Tuesday, May 11, 2021

OVP: The Mark (1961)

Film: The Mark (1961)
Stars: Stuart Whitman, Rod Steiger, Maria Schell, Brenda de Banzie
Director: Guy Green
Oscar History: 1 nomination (Best Actor-Stuart Whitman)
Snap Judgment Ranking: 2/5 stars

Film, even period movies or fantasy pictures, is always a reflection of the era that it came from.  Production styles, specific actors, technological limitations...all of these things make up a movie & its inner-world.  But "issue films" are obviously more reflective not just of their time, but also of Hollywood attempting to understand a specific issue.  This occasionally creates really magical cinema.  A picture like Intruder in the Dust, for example, takes a pointed look at racism & how it can infect our minds for reasons we don't really understand.  And then there's a film like The Mark, whose handling of a taboo subject instead wanders into dicey sexual politics that make you look at it from a modern lens with skeptical eyes.

(Spoilers Ahead) The movie is about Jim (Whitman), a man who has recently been released from prison after essentially abducting a young girl with intent to rape her.  He spends much of the film trying to reintegrate into society, partially through the help of his therapist Dr. McNally (Steiger), and part of this goes well.  He gets a decent job, and even starts romancing a woman named Ruth (Schell), but after a different child is abducted and Jim is questioned by the police (Jim is innocent & has an alibi), a tabloid reporter exposes Jim's previous conviction, upending his life with Ruth (who has a young daughter) and causing him to lose his job.  The film ends with Jim & Ruth essentially trying to work things out, though Ruth is still unsure how she will handle the situation of trusting Jim with her daughter, also a key figure in her life.

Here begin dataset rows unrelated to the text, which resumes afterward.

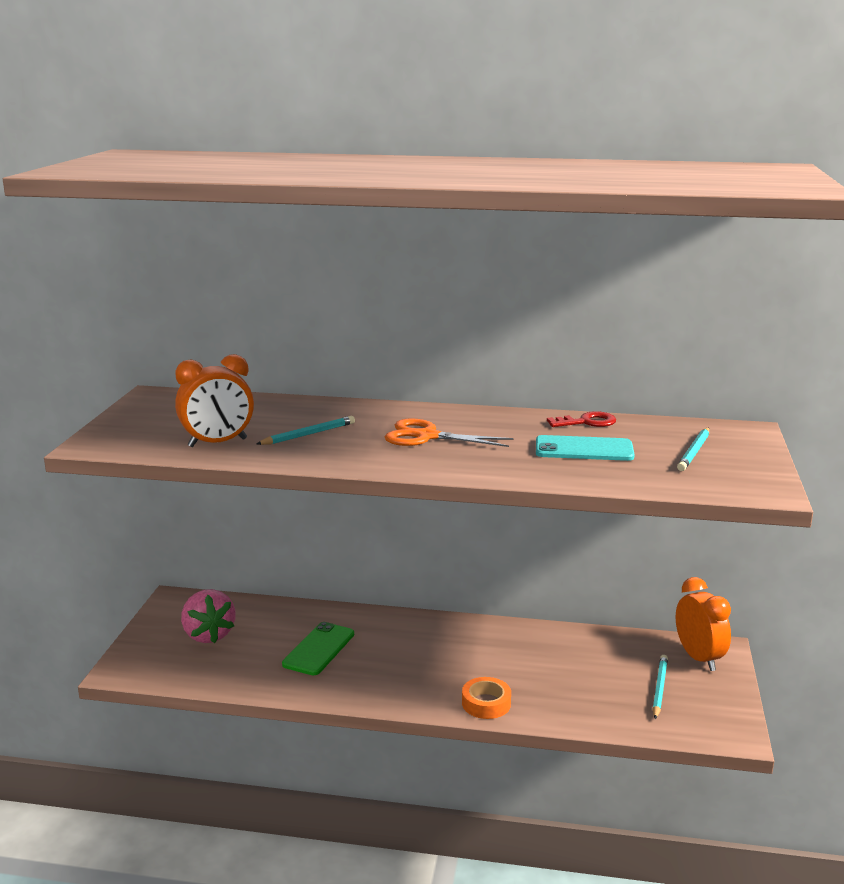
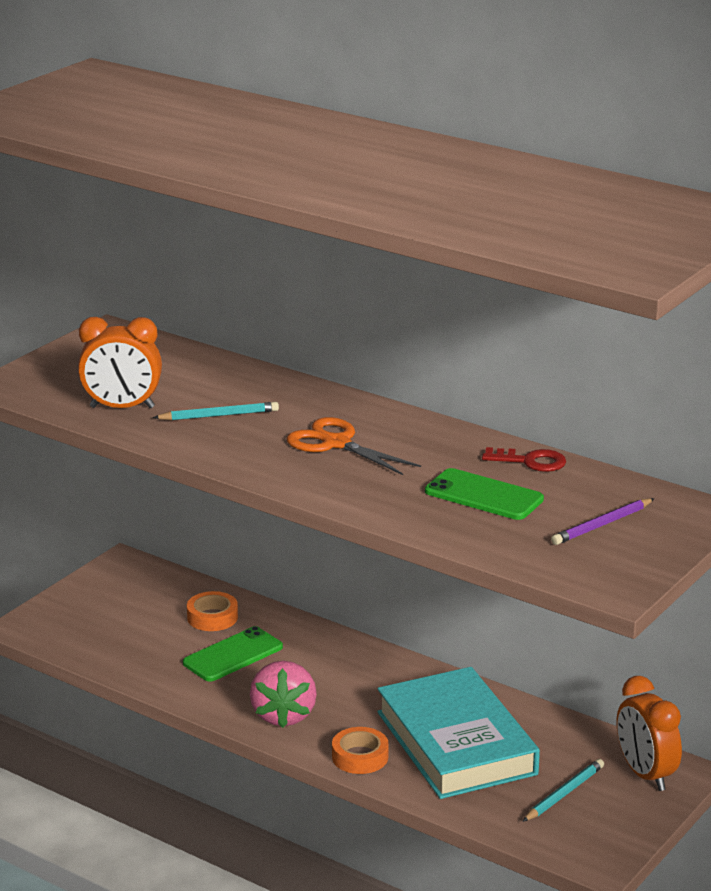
camera: 25 degrees right, 5 degrees up
(208, 635) = (132, 611): pink strawberry -> pink strawberry (283, 715)
(279, 624) = (212, 617): none -> orange tape
(547, 672) = (456, 743): none -> turquoise book
(584, 449) = (484, 495): turquoise phone -> green phone
(694, 452) = (602, 525): turquoise pencil -> purple pencil
(699, 658) = (645, 774): orange clock -> orange clock turned 150 degrees clockwise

The film tries to tackle its subject head-on, focusing more on our perceptions on rehabilitation, and if we think a criminal can be rehabilitated.  However, since Jim is essentially convicted of attempting the worst crime imaginable, it tests even the most ardent of believers in reform in assuming that he can get better.  It's difficult to watch the film mostly because it over-simplifies Jim's crime (and the psychological aspects of it) by assuming that Jim is essentially just an ordinary guy who made a mistake, but it's not like he stood up a bank or something (his crime would require a more serious psychological disturbance), and the film doesn't really handle that well.  The movie doesn't feel prepared in the early 1960's to tackle the reality of the heinousness of Jim's crime, and as a result it feels disjointed, trying to drown the viewer in psychobabble rather than admit that Jim's reform is unlikely (and even if it's possible, it's not worth the risk to Ruth's daughter to have him be a part of her life during that reform).

Whitman won an Oscar nomination for The Mark, the only one of his career, for his work as Jim, but while I understand why, it's not earned.  Whitman's performance is very stoic, almost monolithic, in trying to make Jim seem like as ordinary of a man as possible (though a man tortured by his past).  Nominating an actor for playing a disturbed person & playing them as seriously and sympathetically as possible isn't new (this is something the Academy regularly awards), but it doesn't make the acting good.  There's little nuance and no personality in the work that Whitman is doing, and as a result his Jim remains a two-dimensional character in a film that desperately wants him to be more fully-fleshed.  Whitman's performance is, in fact, part of the reason The Mark can't lift off-so afraid the film is of giving Whitman more complexity that it sort of just exists.